Worth noting here is the fact at the time of writing the piece back in mid-August of ‘94, the balance of the season and the World Series had not yet been cancelled—that wouldn’t happen until September 14, days after the issue went to press and just a week before the issue landed on newsstands. Not the easiest thing to write around, a story that will stand up, but I gave it my best shot. Also, Saturday Night was a century-old general-interest magazine, not a sports publication, so I had to lead the readers by the hand through some baseball talk, which will come off pedantic or didactic. And finally I wasn’t crazy about the display, but I didn’t write that.
The full story is available to paid subscribers below the paywall. You’ll need at least a partial subscription to access it. And please forgive any typos in my transcription that follows.
YER OUT!
Canada’s best baseball player wants to stay with Canada’s best baseball team. But the Expos are probably too cheap to keep Larry Walker.
From Saturday Night October 1994
AT one of the last home games before the players’ strike, Larry Walker looks out of the Montreal Expos’ dugout to the infield where the team president, Claude Brochu, is explaining to the local press the major leagues’ economic straits and, as 37,000 fans start to file in, griping about Montreal’s status as “a small-market club.” The executive’s words provide no salve to Walker’s wounds, physical and psychic. “All the way comin’ up in the minors the guys in the Expos’ front office told me how much they needed a Canadian guy, y’know, a power hitter with the big-league club,” he says, as he works his way through a bag of sunflower seeds. For a few years Walker was that guy. Now things have changed. No one talks anymore about him entering Montreal’s sports pantheon. “’Course those guys who told me that the Expos needed a Canadian guy are gone now,” he says. “The front-office guys and the scouts have all gone to organizations with more money.”
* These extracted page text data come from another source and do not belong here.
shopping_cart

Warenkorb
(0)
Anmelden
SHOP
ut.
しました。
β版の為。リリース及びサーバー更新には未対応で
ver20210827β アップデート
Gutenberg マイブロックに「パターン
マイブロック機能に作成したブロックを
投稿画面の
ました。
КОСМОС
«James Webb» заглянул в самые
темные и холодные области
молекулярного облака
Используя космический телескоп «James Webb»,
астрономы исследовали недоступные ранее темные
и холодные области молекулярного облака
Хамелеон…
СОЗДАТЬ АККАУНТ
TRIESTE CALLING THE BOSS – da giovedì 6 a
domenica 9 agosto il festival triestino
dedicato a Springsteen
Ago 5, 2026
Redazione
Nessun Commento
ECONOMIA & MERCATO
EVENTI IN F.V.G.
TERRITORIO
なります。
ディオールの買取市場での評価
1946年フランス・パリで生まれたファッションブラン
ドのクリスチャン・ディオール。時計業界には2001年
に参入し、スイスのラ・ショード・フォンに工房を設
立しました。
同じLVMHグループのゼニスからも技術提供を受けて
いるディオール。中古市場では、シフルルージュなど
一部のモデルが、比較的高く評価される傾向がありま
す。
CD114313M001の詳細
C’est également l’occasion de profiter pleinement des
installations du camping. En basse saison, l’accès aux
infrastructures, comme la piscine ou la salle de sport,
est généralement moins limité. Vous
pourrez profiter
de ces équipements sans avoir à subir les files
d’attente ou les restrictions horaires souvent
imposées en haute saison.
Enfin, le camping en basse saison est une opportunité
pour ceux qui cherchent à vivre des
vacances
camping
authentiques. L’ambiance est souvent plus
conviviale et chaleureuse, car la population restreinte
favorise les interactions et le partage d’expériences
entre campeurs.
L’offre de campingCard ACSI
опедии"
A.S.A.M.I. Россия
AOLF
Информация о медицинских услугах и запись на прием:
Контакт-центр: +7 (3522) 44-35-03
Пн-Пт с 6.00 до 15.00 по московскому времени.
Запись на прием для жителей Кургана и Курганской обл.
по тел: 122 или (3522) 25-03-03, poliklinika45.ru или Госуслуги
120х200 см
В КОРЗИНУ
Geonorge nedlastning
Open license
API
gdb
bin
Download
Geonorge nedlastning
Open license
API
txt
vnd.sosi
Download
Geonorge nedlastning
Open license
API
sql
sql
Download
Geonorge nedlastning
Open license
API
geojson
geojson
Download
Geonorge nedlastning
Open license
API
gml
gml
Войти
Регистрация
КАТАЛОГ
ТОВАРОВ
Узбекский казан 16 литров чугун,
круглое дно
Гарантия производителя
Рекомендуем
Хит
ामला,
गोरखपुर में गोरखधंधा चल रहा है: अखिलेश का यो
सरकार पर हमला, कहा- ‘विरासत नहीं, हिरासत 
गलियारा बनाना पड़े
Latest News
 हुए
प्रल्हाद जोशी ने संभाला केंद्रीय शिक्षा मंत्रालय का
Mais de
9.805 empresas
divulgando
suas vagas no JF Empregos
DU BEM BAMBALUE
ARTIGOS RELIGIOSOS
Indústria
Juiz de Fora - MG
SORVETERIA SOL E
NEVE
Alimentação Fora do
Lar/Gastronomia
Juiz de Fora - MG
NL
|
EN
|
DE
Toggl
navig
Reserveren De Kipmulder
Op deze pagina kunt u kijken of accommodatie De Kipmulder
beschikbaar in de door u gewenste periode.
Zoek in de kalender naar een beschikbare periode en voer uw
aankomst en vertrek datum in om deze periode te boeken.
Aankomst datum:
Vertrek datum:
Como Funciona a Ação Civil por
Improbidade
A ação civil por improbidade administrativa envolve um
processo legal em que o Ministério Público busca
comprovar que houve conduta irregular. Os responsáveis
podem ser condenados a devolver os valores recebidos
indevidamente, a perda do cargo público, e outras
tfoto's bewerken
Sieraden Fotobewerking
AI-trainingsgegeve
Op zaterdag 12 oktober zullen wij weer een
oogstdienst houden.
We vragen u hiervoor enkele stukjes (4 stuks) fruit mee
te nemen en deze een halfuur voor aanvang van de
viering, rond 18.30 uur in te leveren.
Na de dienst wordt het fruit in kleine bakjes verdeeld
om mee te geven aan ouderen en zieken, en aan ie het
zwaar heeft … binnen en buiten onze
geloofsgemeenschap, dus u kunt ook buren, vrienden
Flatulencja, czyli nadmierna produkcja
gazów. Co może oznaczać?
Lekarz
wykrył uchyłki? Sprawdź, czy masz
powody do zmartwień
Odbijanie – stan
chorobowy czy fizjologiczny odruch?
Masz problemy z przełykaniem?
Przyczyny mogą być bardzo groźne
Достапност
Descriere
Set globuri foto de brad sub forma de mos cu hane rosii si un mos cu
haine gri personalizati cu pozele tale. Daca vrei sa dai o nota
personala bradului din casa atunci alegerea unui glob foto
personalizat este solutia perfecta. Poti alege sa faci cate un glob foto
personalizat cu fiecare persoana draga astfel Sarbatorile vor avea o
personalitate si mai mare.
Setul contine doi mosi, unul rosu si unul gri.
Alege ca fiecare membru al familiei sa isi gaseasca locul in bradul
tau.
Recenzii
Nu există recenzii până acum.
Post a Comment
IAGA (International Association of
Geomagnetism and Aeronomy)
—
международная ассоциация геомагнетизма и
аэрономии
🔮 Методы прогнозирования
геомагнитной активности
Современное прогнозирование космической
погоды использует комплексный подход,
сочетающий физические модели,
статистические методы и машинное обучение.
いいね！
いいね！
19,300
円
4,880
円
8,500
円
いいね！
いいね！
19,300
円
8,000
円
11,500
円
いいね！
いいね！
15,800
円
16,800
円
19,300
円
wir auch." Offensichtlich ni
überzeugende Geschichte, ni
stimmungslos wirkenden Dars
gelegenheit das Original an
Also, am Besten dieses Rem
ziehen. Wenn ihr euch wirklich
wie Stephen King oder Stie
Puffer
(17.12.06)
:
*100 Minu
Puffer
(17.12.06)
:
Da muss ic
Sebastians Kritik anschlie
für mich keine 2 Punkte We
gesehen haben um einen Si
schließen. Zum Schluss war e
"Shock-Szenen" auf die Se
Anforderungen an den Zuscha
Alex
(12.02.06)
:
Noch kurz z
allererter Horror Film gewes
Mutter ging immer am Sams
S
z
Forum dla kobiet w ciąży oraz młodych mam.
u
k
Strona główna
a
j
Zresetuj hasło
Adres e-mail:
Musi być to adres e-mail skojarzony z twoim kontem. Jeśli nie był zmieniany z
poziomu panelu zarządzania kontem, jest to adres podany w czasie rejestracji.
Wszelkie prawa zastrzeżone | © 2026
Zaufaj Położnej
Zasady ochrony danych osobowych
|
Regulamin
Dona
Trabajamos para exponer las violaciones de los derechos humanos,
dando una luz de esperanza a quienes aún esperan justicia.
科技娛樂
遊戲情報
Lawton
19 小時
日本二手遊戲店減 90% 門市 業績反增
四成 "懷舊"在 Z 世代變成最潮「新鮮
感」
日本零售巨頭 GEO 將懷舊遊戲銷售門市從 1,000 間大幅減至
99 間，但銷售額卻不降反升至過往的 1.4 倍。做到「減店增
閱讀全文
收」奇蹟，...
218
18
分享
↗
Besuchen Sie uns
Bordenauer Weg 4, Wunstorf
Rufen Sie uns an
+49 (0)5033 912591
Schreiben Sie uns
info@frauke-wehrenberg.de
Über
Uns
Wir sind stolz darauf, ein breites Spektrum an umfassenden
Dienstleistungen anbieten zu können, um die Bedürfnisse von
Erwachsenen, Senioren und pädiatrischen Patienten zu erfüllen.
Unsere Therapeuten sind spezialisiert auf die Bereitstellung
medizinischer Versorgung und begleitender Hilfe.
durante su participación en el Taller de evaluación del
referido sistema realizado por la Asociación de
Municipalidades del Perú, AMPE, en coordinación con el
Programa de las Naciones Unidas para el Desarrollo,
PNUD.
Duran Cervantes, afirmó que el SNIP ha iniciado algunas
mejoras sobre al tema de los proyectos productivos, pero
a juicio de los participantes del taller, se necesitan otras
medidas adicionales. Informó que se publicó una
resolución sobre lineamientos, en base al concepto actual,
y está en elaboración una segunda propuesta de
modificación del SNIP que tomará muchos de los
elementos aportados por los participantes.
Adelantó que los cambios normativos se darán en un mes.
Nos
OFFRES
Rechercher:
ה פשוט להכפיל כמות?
So too will Walker, one of the paradoxes in a baseball season not short of them: Look at the Expos’ advertising campaigns and there are images of Walker ripping into pitches. Go to the Stade Olympique’s souvenir stand and caps bearing Walker’s name and number are the ones being flogged. He is the most identifiable Expo, yet this celebrated native of Maple Ridge, B.C. is, as he describes it, just part of the ensemble, another set of spikes in the chorus line. Before striking players shut down the ball yards in August, the Expos owned the best record in baseball. Their manager, Felipe Alou, had conjured unlikely wins out of thin air and out of the big league’s second-lowest payroll. Every starter, scrub, ace pitcher, or call up had been the hero for a night or two. No single player had put the Expos on his back and carried them for a stretch.
On pace to break a big-league record for doubles in a season, Walker combined the team’s most conspicuous individual talent and that most Canadian trait, the ability to blend in with the scenery. The subject of trade rumours season-long and a free agent this winter, he is both a hero and a lame duck.